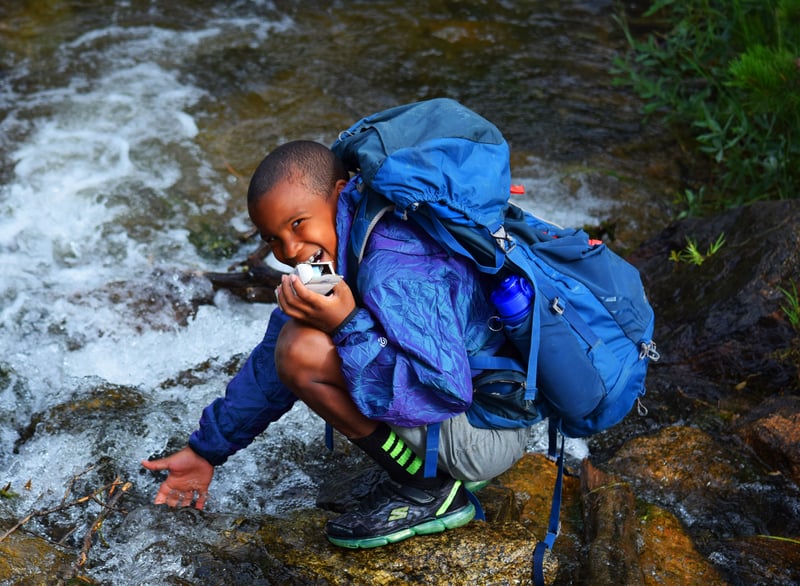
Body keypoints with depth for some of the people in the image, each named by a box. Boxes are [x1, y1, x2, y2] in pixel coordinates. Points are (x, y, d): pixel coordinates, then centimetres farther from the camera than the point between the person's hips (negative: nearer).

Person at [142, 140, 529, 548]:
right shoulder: (330, 255, 5)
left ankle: (428, 491, -7)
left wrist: (348, 326, -32)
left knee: (305, 350, -25)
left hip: (490, 436, -10)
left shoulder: (394, 269, -27)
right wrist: (207, 449, 16)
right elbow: (271, 365, 12)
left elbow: (448, 391, -32)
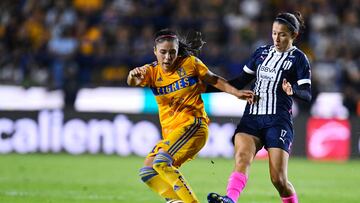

*Required action*. Collect the lines of the data that carry the word "left".

*Exercise solution*.
left ankle: (428, 491, -7)
left wrist: (348, 326, -32)
left knee: (305, 350, -25)
left hip: (490, 436, -10)
left shoulder: (394, 269, -27)
left elbow: (448, 391, -32)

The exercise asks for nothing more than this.